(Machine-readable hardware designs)
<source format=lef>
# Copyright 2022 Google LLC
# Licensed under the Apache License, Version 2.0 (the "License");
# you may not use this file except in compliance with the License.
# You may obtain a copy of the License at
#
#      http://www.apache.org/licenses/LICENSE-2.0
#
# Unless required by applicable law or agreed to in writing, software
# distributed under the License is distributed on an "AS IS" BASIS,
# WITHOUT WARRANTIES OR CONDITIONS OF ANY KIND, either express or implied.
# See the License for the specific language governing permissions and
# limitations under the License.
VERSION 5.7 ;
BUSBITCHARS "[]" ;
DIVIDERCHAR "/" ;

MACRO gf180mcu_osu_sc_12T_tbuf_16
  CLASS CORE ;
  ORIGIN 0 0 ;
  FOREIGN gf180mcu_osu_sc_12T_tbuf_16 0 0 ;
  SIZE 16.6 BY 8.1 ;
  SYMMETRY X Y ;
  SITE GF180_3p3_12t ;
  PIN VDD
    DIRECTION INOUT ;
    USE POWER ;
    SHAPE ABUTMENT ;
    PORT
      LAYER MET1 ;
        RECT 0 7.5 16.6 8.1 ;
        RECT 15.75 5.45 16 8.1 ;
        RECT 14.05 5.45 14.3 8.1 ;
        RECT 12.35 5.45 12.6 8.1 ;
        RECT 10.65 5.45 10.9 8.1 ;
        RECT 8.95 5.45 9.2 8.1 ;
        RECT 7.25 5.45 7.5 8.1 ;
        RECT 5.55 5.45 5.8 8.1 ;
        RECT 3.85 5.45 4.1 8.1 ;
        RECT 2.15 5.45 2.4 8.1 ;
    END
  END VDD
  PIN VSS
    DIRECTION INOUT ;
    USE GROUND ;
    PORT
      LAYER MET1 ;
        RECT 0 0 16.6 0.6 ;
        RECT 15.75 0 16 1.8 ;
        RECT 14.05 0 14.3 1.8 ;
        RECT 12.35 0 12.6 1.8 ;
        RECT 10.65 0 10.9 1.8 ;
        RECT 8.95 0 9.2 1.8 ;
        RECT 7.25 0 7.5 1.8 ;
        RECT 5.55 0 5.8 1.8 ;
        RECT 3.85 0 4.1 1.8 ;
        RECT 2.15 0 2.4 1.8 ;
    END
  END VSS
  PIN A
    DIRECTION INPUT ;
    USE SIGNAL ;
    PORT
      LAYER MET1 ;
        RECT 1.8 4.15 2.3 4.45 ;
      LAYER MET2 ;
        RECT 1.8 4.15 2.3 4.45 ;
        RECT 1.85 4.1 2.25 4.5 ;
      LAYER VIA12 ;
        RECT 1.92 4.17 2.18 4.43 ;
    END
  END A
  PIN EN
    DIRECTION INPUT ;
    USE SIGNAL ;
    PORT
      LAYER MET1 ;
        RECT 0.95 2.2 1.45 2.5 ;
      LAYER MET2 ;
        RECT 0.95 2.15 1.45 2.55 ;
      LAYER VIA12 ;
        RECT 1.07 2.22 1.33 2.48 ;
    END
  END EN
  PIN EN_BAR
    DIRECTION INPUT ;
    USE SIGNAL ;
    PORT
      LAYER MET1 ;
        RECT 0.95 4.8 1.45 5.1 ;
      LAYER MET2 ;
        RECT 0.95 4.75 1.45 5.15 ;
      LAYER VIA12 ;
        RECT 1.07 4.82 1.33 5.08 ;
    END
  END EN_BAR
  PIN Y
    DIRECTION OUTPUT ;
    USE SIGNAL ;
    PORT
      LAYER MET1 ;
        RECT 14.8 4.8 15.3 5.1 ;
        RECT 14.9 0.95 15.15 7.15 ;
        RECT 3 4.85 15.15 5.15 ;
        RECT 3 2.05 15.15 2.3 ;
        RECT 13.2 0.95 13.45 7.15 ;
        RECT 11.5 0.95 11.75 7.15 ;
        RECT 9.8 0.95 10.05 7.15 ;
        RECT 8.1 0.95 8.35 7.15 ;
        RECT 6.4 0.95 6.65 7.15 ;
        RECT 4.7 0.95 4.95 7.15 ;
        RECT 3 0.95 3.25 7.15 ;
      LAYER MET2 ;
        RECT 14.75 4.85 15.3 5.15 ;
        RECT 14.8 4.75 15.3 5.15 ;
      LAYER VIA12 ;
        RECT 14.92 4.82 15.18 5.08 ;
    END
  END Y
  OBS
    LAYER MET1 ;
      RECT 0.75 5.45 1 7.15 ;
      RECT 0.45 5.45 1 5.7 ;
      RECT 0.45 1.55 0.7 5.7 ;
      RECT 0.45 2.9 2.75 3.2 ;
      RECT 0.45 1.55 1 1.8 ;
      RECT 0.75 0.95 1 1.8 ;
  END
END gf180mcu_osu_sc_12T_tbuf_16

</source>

* * *

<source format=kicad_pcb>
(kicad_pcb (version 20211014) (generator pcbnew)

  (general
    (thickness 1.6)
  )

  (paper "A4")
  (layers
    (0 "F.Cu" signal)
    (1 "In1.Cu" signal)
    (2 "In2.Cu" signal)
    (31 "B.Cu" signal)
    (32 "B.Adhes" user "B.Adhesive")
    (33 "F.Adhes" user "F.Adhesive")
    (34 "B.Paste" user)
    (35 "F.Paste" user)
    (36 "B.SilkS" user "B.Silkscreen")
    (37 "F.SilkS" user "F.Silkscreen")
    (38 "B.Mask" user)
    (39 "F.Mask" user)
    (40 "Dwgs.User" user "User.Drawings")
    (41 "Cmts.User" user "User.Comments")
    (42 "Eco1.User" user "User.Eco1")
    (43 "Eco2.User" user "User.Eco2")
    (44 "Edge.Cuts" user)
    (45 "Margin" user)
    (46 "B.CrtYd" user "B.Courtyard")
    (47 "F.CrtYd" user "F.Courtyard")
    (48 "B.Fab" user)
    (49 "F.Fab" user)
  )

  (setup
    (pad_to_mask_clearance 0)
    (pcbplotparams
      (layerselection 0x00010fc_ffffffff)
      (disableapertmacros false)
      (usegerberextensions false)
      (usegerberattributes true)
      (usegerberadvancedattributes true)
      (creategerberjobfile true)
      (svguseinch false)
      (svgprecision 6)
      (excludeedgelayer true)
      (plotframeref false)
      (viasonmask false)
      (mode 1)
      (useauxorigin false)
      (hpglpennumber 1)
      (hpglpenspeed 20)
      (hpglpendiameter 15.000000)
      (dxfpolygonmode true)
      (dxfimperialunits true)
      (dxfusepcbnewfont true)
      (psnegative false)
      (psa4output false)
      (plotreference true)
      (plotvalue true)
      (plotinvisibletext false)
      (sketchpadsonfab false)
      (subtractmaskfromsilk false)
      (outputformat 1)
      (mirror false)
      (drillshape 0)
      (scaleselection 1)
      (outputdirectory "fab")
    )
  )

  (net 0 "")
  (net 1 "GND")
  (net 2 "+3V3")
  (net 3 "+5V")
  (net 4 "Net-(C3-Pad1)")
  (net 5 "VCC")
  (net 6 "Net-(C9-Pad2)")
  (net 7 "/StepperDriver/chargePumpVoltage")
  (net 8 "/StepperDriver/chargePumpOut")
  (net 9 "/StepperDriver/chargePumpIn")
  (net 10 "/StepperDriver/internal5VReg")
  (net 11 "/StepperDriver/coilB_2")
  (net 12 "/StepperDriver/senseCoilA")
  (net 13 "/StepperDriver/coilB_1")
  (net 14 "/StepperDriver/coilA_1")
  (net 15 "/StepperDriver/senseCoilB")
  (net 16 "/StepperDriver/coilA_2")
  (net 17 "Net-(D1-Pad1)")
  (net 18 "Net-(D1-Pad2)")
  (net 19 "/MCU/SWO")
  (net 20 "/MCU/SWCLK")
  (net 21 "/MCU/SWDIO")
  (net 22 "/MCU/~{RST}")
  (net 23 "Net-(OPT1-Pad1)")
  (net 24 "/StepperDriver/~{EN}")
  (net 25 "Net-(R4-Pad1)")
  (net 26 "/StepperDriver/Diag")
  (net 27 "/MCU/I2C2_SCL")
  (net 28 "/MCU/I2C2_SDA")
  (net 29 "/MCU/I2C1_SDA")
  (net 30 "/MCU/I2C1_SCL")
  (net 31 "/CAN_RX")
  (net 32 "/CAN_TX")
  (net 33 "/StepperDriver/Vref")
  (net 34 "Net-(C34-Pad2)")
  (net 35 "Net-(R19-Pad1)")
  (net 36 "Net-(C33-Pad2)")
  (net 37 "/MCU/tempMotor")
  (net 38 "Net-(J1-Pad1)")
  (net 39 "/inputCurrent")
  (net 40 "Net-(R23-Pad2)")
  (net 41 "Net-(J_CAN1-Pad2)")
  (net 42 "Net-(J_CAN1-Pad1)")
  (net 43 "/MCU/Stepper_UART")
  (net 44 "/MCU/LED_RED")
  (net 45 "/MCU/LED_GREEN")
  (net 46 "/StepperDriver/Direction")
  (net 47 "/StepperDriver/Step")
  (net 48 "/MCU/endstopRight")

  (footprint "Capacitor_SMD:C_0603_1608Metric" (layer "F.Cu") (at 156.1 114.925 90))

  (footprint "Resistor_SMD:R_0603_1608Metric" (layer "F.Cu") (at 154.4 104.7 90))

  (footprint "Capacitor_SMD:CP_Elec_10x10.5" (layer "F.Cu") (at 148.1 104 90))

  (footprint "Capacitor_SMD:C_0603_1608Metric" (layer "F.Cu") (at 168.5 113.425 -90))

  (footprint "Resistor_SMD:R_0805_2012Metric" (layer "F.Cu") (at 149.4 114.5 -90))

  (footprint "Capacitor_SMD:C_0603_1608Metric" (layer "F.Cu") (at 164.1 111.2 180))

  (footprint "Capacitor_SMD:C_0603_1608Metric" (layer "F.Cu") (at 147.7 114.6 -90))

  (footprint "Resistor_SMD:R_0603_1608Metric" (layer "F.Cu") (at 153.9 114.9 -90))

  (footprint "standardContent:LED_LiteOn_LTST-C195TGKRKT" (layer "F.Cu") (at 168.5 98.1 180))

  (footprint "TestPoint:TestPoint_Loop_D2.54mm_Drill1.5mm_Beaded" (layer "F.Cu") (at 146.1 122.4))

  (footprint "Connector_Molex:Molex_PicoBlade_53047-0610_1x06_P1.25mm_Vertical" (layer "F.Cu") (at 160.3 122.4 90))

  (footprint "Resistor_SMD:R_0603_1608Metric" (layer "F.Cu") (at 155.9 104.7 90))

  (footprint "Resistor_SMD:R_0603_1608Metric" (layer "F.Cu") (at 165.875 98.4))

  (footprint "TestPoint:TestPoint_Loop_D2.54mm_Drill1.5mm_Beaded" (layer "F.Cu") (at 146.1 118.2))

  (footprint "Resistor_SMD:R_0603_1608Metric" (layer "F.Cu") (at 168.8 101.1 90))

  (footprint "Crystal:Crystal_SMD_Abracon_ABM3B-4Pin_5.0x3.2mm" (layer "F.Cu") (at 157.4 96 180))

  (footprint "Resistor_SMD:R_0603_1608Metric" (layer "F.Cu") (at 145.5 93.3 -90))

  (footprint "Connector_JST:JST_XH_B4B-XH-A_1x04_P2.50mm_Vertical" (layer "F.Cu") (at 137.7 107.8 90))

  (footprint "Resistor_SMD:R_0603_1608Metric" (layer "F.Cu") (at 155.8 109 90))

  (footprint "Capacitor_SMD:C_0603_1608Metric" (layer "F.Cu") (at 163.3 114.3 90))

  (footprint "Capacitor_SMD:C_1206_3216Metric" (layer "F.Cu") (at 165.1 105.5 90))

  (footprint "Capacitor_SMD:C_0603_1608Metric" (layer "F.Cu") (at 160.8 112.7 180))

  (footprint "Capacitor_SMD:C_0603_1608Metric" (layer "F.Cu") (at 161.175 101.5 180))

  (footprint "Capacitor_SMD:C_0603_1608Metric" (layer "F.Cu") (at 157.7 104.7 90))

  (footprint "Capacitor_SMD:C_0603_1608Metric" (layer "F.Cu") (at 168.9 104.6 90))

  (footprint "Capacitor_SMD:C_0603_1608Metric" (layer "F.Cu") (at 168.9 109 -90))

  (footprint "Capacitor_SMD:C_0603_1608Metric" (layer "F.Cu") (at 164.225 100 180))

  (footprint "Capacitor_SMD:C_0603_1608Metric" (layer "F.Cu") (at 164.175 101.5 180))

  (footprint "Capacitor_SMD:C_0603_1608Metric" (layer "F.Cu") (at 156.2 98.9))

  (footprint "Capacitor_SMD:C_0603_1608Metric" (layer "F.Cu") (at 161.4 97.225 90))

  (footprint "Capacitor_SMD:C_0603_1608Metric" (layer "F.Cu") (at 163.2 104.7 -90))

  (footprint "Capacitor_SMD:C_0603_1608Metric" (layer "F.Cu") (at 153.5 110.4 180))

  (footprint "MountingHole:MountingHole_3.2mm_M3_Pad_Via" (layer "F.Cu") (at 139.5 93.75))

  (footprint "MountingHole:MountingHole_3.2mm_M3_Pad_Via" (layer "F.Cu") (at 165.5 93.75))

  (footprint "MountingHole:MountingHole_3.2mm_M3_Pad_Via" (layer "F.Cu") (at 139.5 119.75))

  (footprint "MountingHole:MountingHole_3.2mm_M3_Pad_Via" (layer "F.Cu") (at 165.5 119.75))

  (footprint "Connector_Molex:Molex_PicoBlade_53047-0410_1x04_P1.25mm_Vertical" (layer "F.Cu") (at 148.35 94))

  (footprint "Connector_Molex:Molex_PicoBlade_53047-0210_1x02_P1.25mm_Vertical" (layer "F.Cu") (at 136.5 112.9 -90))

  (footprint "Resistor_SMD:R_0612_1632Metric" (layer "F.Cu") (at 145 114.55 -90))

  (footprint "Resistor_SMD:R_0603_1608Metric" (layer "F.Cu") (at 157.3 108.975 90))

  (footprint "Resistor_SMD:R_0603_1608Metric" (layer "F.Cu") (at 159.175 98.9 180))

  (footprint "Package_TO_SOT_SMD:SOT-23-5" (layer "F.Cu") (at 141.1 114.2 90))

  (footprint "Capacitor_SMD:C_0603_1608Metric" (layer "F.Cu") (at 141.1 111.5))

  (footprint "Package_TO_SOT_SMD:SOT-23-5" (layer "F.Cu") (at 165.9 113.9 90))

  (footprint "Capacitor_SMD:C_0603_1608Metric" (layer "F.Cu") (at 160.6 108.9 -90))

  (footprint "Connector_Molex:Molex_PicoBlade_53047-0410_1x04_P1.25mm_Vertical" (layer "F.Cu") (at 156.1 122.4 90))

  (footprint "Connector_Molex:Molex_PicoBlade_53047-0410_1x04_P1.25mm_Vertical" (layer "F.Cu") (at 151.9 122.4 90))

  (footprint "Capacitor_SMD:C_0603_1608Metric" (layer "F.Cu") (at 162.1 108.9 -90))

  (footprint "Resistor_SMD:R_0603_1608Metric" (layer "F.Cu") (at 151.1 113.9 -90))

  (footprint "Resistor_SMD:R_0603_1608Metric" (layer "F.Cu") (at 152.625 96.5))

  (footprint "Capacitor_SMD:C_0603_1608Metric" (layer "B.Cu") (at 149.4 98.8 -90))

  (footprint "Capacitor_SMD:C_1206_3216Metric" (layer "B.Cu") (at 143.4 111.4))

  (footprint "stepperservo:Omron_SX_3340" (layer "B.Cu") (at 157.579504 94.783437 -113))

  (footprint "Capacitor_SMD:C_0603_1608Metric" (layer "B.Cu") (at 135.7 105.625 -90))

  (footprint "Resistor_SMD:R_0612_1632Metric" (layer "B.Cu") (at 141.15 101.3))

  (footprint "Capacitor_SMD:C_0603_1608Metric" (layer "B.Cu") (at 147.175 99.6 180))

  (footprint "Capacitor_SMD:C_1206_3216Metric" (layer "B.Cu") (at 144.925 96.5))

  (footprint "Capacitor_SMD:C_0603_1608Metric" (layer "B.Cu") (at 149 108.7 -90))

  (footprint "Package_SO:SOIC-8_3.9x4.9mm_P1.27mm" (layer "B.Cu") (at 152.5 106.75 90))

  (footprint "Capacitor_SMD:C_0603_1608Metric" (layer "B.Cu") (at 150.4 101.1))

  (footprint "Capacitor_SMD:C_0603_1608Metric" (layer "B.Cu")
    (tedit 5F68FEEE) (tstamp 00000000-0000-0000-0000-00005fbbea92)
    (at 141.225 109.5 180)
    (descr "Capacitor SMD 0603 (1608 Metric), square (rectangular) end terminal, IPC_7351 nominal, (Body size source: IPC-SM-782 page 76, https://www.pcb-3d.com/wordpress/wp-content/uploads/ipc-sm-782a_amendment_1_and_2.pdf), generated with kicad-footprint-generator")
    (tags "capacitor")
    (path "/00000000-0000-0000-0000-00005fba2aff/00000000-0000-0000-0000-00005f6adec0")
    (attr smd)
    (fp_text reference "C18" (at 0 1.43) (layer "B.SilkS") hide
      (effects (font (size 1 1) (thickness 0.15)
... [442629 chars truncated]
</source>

## Task brief
From the entries above, print the lines beginning at the one with "<source format=lef>" and stopping after the one with "# Unless required", exactly as written and with nothing else.

## Expected output
<source format=lef>
# Copyright 2022 Google LLC
# Licensed under the Apache License, Version 2.0 (the "License");
# you may not use this file except in compliance with the License.
# You may obtain a copy of the License at
#
#      http://www.apache.org/licenses/LICENSE-2.0
#
# Unless required by applicable law or agreed to in writing, software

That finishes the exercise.